# Looking for collegues of my dad, Alan Thomson, Ben Line



## Thomo1966 (Jan 22, 2012)

Hi,

I'm looking for anyone who may have known my dad Alan Thomson during his time with Ben Line. He was with them for many years finally as Chief Engineer before transferring to their drilling company Atlantic Drilling in the late 70's after an operation on his back.

He is not so spry as he used to be and has missed the last couple of annual reunions in Edinburgh due to ill health and could do with some cheering up.

I've found lots of photos of ships he used to sail on that I will print off and take round to him.

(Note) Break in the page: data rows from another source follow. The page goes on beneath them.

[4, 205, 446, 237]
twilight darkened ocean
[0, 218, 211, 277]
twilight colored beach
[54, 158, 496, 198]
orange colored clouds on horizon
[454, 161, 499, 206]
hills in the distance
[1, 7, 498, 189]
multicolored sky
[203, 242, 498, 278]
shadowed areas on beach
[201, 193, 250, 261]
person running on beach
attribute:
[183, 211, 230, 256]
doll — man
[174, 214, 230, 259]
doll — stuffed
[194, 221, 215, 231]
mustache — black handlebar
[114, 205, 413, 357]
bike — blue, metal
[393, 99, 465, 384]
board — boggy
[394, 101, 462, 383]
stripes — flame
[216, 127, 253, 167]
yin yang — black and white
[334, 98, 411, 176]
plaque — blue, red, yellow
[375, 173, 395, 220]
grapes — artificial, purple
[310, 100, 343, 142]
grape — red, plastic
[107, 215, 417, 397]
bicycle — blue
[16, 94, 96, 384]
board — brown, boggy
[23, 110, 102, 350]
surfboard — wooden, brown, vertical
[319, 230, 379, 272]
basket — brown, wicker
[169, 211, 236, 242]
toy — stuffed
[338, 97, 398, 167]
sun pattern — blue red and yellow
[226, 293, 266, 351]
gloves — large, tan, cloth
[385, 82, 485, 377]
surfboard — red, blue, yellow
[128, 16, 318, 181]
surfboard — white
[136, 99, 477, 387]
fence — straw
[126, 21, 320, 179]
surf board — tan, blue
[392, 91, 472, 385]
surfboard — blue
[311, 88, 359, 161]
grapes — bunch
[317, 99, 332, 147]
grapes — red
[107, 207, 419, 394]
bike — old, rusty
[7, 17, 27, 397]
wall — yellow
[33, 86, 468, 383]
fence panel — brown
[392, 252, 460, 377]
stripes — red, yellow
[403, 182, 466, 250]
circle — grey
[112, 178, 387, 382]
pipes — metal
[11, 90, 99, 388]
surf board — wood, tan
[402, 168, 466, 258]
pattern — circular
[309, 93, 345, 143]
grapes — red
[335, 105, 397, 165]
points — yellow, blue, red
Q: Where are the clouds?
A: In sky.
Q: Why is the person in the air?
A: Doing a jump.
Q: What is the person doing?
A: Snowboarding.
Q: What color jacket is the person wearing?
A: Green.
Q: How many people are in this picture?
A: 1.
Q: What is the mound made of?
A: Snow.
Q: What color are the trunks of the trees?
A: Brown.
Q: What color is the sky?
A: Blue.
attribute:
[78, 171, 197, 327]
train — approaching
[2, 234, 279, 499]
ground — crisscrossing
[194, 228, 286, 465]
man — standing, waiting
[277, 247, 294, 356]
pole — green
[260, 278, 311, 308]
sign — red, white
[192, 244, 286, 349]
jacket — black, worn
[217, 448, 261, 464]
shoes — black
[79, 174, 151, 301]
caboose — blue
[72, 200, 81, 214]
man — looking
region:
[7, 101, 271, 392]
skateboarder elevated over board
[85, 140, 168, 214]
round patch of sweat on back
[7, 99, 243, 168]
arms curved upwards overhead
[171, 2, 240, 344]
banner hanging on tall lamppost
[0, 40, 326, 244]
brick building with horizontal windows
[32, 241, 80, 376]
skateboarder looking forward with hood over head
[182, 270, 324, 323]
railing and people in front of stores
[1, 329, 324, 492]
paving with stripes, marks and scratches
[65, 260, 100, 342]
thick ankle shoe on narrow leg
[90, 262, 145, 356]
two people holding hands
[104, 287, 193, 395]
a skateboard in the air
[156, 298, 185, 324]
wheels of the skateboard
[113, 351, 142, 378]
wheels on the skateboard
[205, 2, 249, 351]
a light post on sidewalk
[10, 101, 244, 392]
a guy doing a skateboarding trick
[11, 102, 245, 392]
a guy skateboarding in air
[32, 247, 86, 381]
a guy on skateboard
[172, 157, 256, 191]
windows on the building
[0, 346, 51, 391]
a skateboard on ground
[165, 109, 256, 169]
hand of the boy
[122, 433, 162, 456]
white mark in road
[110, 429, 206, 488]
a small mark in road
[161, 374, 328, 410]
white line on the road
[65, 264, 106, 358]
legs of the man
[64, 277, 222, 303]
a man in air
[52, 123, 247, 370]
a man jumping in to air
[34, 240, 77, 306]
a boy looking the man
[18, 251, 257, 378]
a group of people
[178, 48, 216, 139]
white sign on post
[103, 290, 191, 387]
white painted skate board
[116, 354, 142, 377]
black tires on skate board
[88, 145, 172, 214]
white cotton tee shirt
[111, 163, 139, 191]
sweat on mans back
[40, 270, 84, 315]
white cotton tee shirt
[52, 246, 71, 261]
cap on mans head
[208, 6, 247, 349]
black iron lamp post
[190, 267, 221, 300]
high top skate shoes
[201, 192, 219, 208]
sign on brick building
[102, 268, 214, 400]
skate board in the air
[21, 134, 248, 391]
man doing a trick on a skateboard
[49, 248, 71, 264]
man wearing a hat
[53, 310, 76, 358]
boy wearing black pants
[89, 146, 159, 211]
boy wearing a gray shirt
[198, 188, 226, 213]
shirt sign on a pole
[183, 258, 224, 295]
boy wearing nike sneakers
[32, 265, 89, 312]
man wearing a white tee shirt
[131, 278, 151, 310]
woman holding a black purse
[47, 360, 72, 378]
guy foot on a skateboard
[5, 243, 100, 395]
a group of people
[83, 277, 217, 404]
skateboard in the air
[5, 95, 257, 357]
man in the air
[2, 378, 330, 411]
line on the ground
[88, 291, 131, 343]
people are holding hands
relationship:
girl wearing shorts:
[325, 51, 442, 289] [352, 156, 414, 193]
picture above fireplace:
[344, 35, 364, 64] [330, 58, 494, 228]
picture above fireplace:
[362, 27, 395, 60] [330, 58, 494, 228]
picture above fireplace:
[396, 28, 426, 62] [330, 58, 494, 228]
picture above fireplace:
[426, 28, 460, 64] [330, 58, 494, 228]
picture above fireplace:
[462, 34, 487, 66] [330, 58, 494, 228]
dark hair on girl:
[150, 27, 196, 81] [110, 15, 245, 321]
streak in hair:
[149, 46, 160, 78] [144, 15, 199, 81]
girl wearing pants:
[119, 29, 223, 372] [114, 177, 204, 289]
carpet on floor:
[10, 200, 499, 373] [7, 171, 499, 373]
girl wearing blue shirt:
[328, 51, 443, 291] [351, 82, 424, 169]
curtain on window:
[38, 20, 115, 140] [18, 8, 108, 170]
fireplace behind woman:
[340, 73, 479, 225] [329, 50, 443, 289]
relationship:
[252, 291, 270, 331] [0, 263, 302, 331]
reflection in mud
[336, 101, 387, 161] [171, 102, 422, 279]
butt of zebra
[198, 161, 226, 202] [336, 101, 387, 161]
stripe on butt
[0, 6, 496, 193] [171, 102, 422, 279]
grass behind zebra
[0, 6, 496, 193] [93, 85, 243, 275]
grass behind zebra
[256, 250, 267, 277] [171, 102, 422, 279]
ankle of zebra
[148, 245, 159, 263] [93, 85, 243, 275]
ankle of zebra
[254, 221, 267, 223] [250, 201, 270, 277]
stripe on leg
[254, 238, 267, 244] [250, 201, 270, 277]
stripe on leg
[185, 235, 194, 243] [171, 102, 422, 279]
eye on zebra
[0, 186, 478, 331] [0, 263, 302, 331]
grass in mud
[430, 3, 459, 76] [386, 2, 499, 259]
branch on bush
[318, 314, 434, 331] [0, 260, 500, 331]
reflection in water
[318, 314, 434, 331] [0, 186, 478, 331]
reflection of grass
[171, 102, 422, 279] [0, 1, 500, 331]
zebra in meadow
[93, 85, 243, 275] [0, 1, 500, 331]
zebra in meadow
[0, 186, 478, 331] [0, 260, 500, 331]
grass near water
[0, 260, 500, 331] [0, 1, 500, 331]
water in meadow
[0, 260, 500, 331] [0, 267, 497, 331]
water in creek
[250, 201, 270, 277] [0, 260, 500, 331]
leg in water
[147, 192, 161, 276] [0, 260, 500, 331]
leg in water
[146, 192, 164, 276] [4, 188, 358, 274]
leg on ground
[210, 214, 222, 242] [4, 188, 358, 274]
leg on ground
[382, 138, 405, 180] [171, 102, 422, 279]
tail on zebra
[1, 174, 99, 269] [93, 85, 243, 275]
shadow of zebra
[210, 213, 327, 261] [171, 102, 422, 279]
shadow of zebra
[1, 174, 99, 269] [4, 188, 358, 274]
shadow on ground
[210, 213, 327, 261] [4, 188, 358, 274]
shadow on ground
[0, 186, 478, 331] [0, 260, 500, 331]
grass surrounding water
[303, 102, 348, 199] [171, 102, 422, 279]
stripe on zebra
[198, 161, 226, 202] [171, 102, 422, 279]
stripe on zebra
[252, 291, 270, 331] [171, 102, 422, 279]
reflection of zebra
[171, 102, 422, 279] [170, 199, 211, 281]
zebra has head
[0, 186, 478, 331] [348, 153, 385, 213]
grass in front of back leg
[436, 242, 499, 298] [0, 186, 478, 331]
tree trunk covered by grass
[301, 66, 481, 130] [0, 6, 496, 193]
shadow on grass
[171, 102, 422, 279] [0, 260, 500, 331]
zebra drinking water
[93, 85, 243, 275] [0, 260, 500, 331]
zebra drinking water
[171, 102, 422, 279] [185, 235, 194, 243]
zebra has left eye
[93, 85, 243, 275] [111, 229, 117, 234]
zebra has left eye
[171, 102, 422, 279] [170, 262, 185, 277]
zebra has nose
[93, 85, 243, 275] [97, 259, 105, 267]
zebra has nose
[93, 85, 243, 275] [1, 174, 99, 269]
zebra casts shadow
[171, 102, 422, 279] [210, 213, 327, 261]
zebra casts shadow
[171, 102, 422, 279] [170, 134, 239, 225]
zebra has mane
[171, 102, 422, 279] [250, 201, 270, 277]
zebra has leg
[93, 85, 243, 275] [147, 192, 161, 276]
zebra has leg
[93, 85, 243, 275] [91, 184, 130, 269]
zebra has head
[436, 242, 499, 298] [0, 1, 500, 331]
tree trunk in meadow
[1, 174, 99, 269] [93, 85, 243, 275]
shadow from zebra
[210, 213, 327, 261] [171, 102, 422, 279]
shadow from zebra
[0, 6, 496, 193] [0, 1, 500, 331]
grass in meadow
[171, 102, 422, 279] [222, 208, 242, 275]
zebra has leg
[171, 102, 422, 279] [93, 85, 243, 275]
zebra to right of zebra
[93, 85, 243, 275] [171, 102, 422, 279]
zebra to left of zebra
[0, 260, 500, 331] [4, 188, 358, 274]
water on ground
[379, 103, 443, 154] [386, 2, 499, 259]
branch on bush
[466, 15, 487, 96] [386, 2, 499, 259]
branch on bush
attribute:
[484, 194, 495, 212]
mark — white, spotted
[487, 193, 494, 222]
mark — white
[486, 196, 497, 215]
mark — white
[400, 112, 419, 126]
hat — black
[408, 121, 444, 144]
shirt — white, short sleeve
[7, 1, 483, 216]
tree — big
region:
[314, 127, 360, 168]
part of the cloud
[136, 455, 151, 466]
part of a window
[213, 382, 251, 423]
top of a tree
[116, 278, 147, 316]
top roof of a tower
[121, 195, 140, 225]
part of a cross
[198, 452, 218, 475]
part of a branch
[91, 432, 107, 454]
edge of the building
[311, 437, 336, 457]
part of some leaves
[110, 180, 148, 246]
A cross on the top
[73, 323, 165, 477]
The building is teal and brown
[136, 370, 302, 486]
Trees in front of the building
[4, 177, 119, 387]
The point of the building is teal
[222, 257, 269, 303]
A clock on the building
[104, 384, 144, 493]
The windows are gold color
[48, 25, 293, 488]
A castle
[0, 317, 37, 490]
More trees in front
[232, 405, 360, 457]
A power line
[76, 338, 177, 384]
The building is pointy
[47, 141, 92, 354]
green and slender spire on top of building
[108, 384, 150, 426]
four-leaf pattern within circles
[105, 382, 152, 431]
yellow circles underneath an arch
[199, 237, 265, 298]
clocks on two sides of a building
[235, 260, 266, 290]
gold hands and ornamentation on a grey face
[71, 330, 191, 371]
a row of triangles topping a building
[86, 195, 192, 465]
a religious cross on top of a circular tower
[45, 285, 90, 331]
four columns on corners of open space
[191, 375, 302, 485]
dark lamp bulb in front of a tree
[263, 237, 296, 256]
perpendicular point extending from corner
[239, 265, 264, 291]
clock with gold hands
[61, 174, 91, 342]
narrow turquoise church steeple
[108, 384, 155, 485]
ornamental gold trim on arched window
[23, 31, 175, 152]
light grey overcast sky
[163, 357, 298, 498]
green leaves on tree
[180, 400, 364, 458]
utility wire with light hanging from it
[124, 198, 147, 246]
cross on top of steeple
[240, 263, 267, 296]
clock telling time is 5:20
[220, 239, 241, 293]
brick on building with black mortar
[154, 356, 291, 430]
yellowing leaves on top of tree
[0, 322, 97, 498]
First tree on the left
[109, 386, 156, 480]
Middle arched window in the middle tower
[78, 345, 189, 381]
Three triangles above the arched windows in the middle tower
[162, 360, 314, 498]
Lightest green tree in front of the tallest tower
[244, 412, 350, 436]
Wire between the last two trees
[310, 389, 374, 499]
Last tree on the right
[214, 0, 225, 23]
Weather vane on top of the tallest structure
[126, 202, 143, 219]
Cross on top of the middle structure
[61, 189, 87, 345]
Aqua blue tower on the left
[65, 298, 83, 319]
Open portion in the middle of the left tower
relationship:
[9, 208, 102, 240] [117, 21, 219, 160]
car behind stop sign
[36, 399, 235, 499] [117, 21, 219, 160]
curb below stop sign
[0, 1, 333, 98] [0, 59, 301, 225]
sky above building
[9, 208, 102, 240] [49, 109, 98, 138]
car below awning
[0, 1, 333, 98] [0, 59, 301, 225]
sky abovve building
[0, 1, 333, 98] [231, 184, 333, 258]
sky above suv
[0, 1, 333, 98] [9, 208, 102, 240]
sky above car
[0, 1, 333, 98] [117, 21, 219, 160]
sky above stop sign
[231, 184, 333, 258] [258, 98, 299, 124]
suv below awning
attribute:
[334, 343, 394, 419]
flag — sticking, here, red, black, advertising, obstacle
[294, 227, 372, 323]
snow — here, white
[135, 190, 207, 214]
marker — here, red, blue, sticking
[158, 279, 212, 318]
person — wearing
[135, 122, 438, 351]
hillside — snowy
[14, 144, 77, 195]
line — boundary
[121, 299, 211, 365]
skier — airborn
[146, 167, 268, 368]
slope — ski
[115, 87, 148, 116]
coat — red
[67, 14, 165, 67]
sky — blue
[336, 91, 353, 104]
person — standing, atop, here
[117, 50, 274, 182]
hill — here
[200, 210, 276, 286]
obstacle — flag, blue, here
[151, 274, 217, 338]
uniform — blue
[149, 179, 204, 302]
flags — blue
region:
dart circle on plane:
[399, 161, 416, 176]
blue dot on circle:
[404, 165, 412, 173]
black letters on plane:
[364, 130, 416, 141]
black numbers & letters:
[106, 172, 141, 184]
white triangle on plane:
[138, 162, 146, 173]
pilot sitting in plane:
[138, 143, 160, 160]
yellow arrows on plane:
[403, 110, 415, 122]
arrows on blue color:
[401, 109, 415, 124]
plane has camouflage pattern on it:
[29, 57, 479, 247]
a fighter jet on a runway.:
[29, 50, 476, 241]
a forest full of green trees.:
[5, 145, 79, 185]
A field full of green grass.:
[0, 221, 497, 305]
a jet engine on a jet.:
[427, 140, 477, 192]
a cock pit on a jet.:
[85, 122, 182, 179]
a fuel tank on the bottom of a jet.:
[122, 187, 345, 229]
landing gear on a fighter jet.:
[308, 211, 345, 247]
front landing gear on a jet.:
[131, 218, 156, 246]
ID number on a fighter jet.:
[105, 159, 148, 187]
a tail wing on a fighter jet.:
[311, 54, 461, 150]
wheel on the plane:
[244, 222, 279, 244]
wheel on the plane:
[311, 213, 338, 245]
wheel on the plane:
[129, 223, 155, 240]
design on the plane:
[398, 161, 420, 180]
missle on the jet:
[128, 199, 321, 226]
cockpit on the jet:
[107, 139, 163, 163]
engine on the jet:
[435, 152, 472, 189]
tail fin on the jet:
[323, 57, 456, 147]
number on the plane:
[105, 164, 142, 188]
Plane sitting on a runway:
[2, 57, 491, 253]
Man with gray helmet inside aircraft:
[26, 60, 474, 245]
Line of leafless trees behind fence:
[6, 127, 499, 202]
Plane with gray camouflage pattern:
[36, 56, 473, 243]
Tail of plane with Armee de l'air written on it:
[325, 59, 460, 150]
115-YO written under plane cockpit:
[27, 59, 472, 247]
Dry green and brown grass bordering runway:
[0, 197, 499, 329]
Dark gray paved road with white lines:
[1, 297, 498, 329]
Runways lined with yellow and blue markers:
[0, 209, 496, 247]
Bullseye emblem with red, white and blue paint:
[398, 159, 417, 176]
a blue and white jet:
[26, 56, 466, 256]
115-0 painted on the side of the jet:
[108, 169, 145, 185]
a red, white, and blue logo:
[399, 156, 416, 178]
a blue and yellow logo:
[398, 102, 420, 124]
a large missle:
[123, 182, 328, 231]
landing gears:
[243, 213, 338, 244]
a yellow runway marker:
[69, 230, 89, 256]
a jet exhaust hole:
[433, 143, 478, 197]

Anyone who has any stories of photos would be most appreciated.

Peter Thomson


----------



## forthbridge (Jun 28, 2007)

I remember your dad well. I will send you a private messge when i can figure out how to do it after i get back from London.

David Toshack


----------



## R58484956 (Apr 19, 2004)

Greetings *Peter* and welcome to* SN*. Bon voyage.


----------



## Mike Hemmington (Jan 22, 2012)

*Alan Thompson*

Hi Peter, Yes I think I remember your Dad, if I'm right he was the 2 engr on the Benattow (65/66) I at the time was a junior engr, mention to your dad if he remembers stopping the engineers tap in Rotterdam. We had been accused by the Dutch Officers of throwing empty beer cans at the Dutch submarine in the next drydock, in actual fact it wasn't us Ben Line boys who petled empties at the sub', we had given the subs' sailors a case of beer, they must have gone down aft of their sub' drunk the beer and tried to get rid of the evidence by chucking the emties out via the aft torpedo tube. However not wishing to cause a scene we took it on the chin.

Regards to you and your Dad.

Mike


----------